February Sun; An Interrogation Light

Today was wonderfully beautiful, in every sense of the word.

I took the long way to class today. All I needed was a t-shirt and a cardigan between my skin and the elements. My heavy winter boots were replaced with laced up Vans, my usual hugging jeans cuffed at the bottoms, letting my ankles breath.

It is 70 degrees in February. I can’t help but to feel happy. As the temperature elevates, so does my ambition and positive outlook. The smile of the sun beaming down on earth is contagious amongst its inhibiters. Everyone is out enjoying the weather and each other’s company.
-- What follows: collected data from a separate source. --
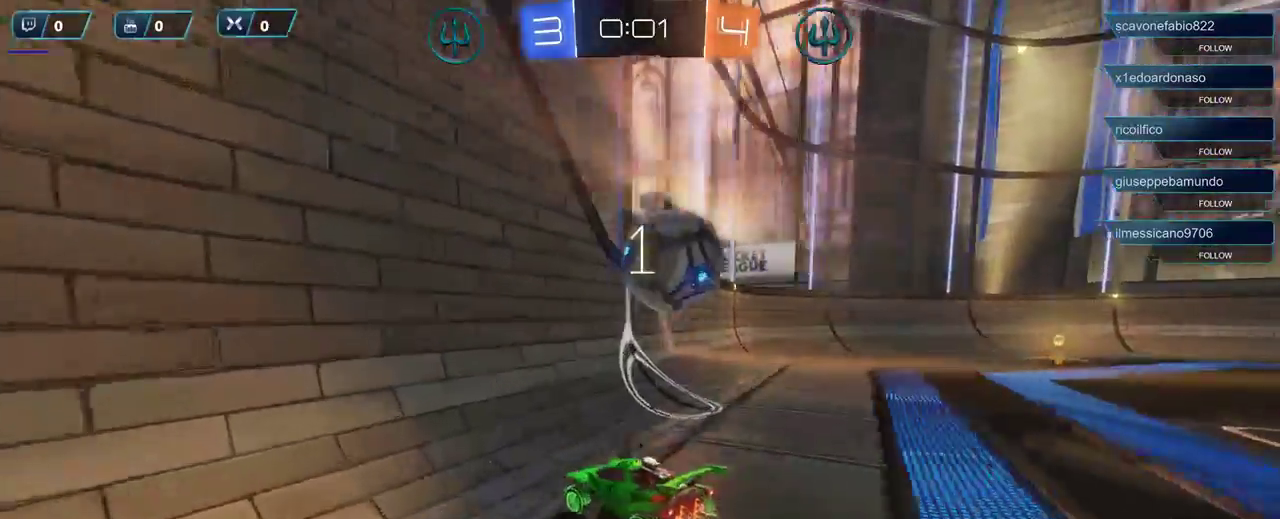
{"buttons": ["R2"], "left_stick": "center", "right_stick": "center", "events": [[33, "left_stick", "center"], [217, "left_stick", "right"], [500, "left_stick", "center"]]}
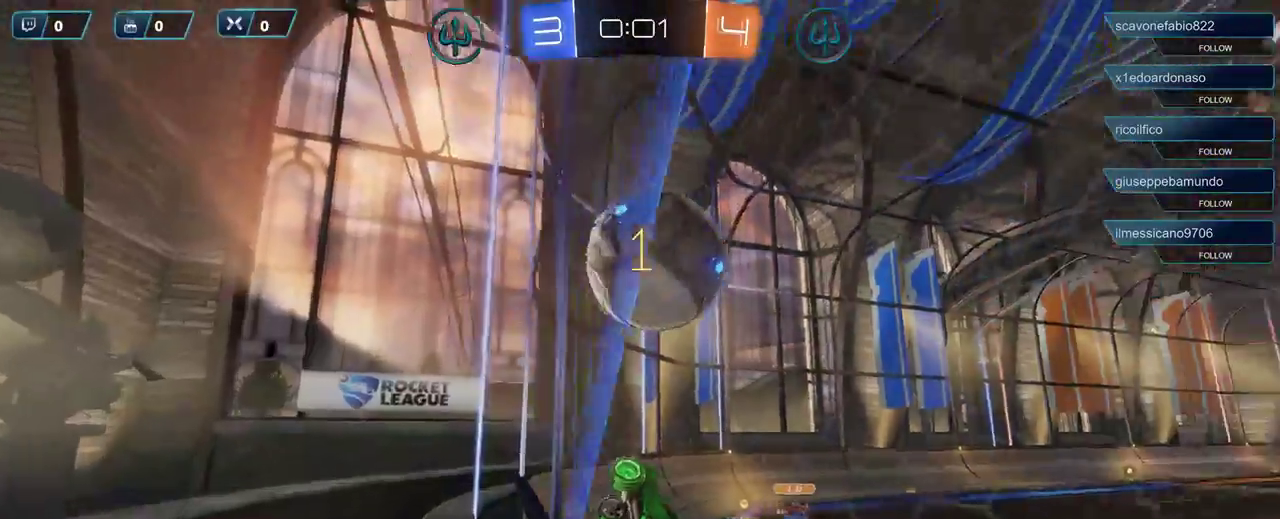
{"buttons": ["A", "R1", "R2"], "left_stick": "left", "right_stick": "center", "events": [[200, "R1", "down"], [200, "left_stick", "left"], [467, "A", "down"]]}
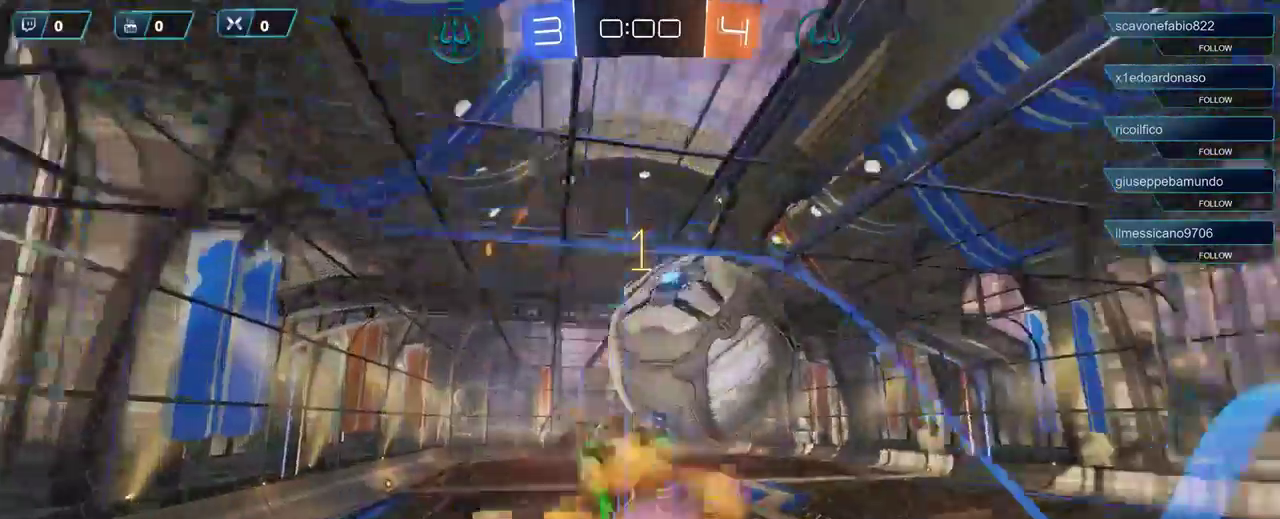
{"buttons": ["R2"], "left_stick": "left", "right_stick": "center", "events": [[33, "left_stick", "up-left"], [67, "A", "up"], [67, "R1", "up"], [133, "A", "down"], [200, "A", "up"], [267, "A", "down"], [300, "L3", "down"], [367, "A", "up"], [367, "L3", "up"], [500, "left_stick", "left"]]}
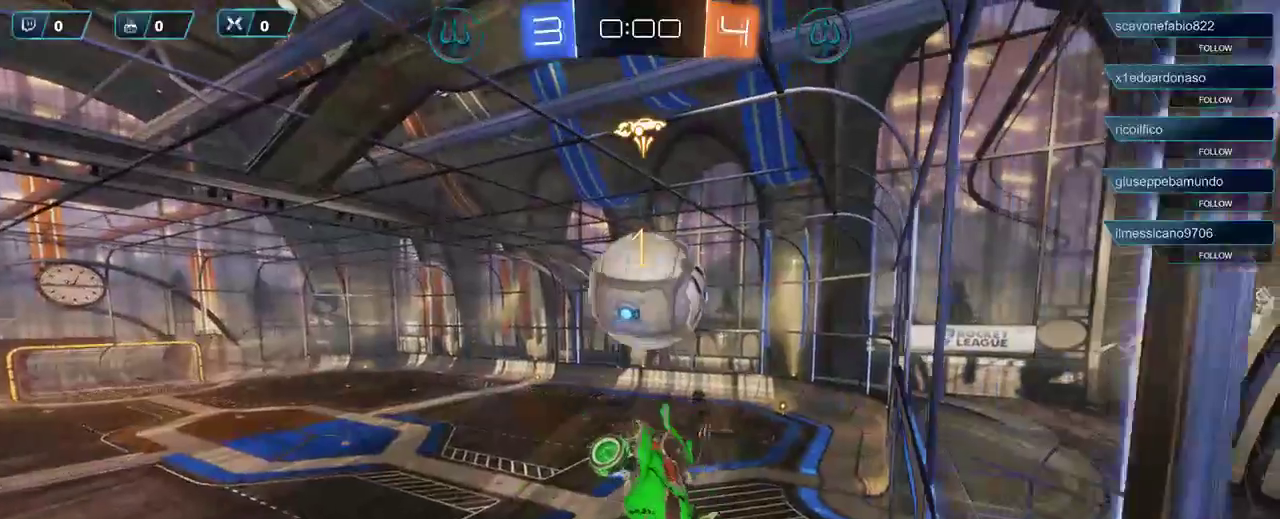
{"buttons": ["R2"], "left_stick": "down-left", "right_stick": "center", "events": [[133, "left_stick", "down-left"]]}
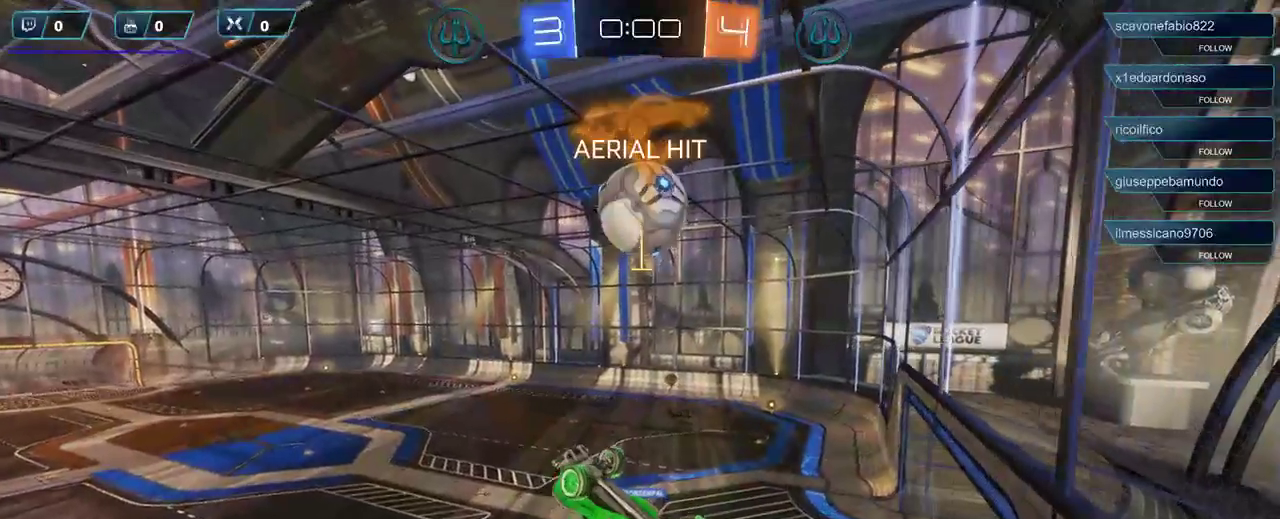
{"buttons": ["R2"], "left_stick": "down-left", "right_stick": "center", "events": []}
I drove to the UD landscape design warehouse today to work on the Philadelphia Flower Show display. On my way to the warehouse, windows down, sunroof open, I noticed traffic was dense. How ironic, that I am witnessing the Greenhouse Effect as I am driving to the green house on our University grounds.

This is a satire.

I would love to say that I am fond of the weather outside today. I would love to say that heat makes me happier. After all, summer is my favorite season. However, this illusory connection of love and happiness associated with heat actually contradicts what our reactions, as humans — as occupants of this deteriorating earth — should be.

Now I am in a dark interrogation room. I feel heat. The source is from a lamp over my head beaming hauntingly on my face. THIS is how we should be viewing the change in climate. As a glooming spotlight, convicting us of our crimes, illuminating the need for action and urgency.

I think that we, as individuals, often feel insignificant. Certainly, when I hike up the Appalachian Trail, I always feel so small. When I swim in the Atlantic Ocean, I think about how easily I can be swallowed by its currents. I feel camouflaged in these beautiful, complex crescendos of the world.

As insignificant as we feel individually, as a school of fish we can really make an impact on the world. We see an example of this impact in its negative sense, being global warming, but it’s past due time to reverse this impact in a positive manner.

How? By committing simple, easy changes to our everyday lifestyle. We can reduce our individual usage of fossil fuels, thus decreasing greenhouse gasses in the atmosphere. We can plant trees, which produces carbon dioxide and slows global warming. We can reduce waste, recycle, carpool, and conserve water. These tasks are so simple!

It’s time that we stop treating a 70-degree February day as a gift, and instead start treating it as the call to action that it truly is. We are significant, and, hand-in-hand, we can make a difference.